After driving past some of KT’s vast, wet rice paddies we turn off the paved 2-lane highway to a side road leading to a Wildlife Preserve. This laterite road is unexpectedly wide and smooth, and devoid of traffic except for some plodding wooden oxcarts laden with poles. My friend’s youthful driver sees the open road as a rare chance to test how fast the boss’s SUV can go, and he pushes the pedal down, oblivious to the small herds of floppy-eared white cattle ambling across the road. It seems only a matter of time before the recklessness of youth encounters the realities of nature, and sure enough we suddenly hear a soft thump when a slow moving cow fails to dodge our fast moving surrogate race car. Fortunately the sturdy creature walks away from the incident unwounded – unlike our driver’s pride – and our journey now resumes at a more appropriate speed.

Passing the rural dwellings along the roadside I observe how housing publicly displays a family’s private success. The poorest families make do in crude shelters constructed entirely of woven thatch; the walls have an open door passage but no window openings. In the next social tier, the homes have wooden walls and thatch roofs, and are elevated on wooden poles, safely above the livestock and any floods.
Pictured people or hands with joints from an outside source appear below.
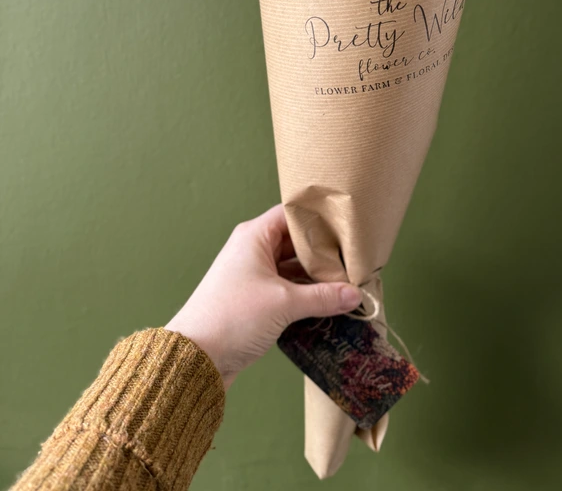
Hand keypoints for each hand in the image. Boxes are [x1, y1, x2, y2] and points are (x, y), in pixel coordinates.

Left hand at [165, 204, 361, 387]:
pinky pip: (287, 288)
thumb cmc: (232, 317)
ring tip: (347, 282)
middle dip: (324, 252)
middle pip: (296, 241)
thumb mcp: (284, 304)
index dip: (319, 219)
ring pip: (293, 267)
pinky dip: (305, 293)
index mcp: (255, 236)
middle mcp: (253, 250)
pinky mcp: (255, 299)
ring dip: (316, 276)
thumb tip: (354, 294)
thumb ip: (323, 297)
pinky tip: (328, 302)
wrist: (195, 358)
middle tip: (354, 259)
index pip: (292, 214)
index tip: (346, 227)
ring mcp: (253, 275)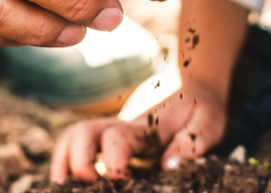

The better established families live in homes with doors that close, open window frames, a durable roof of tin or tile, and concrete stilts. The village’s wealthiest families showcase their status by adding luxurious ornamentation to their homes: carved patterned trim work along the eaves, and painted exterior walls (light blue is popular.) But affluence is always relative; even the best homes here lack glass windows, electricity, or indoor plumbing; in fact most homes do not appear to even have outdoor bathrooms.

The locals seem to have settled here in the past few years, perhaps with some government or NGO assistance as I notice a few sturdy cement wells. Some families have cleared the woods behind their homes and created subsistence-sized rice fields. While waiting for the rice to grow, most families raise cattle and cut forest wood for lumber or charcoal. Underneath most elevated houses there’s a stack of rough cut boards; a basic form of savings that can be traded in a family emergency.

Cambodia is a country of kids and there are plenty of kids here. All are sun-bronzed and rail thin; malnourishment is rural Cambodia’s dietary challenge, not obesity like in rural America. I see no schools, toys or bicycles here; just lots of kids working, either herding their wandering cattle or hauling in wood. The only happy smiles I see are on a few toddlers splashing in a flood-puddle while their older siblings trudge home from the forest (see photo). They stare at our fancy SUV like an alien spaceship has landed.

We drive up to the unguarded Wildlife Preserve, and soon confirm my suspicion that this is the source of the firewood that the kids are hauling home. Swathes of forest have already been stripped bare and the remainder seems just waiting for the saws and machetes. Driving the demand is Cambodia’s booming charcoal industry, reportedly a $25 million business in Phnom Penh alone, despite being considered a leading cause of global warming. The vision of unschooled children sent to chop down a protected forest to produce a destructive fuel is troubling, but prevalent across Cambodia and the developing world. Perhaps the villagers understand that the quicker they can degrade this Preserve, the sooner it might be converted into a big rubber or cashew plantation which might offer them employment and even build a community school. More likely they are just trying to survive another day by making use of the resources available to them, as pioneer settlers have always done on the frontiers of human history.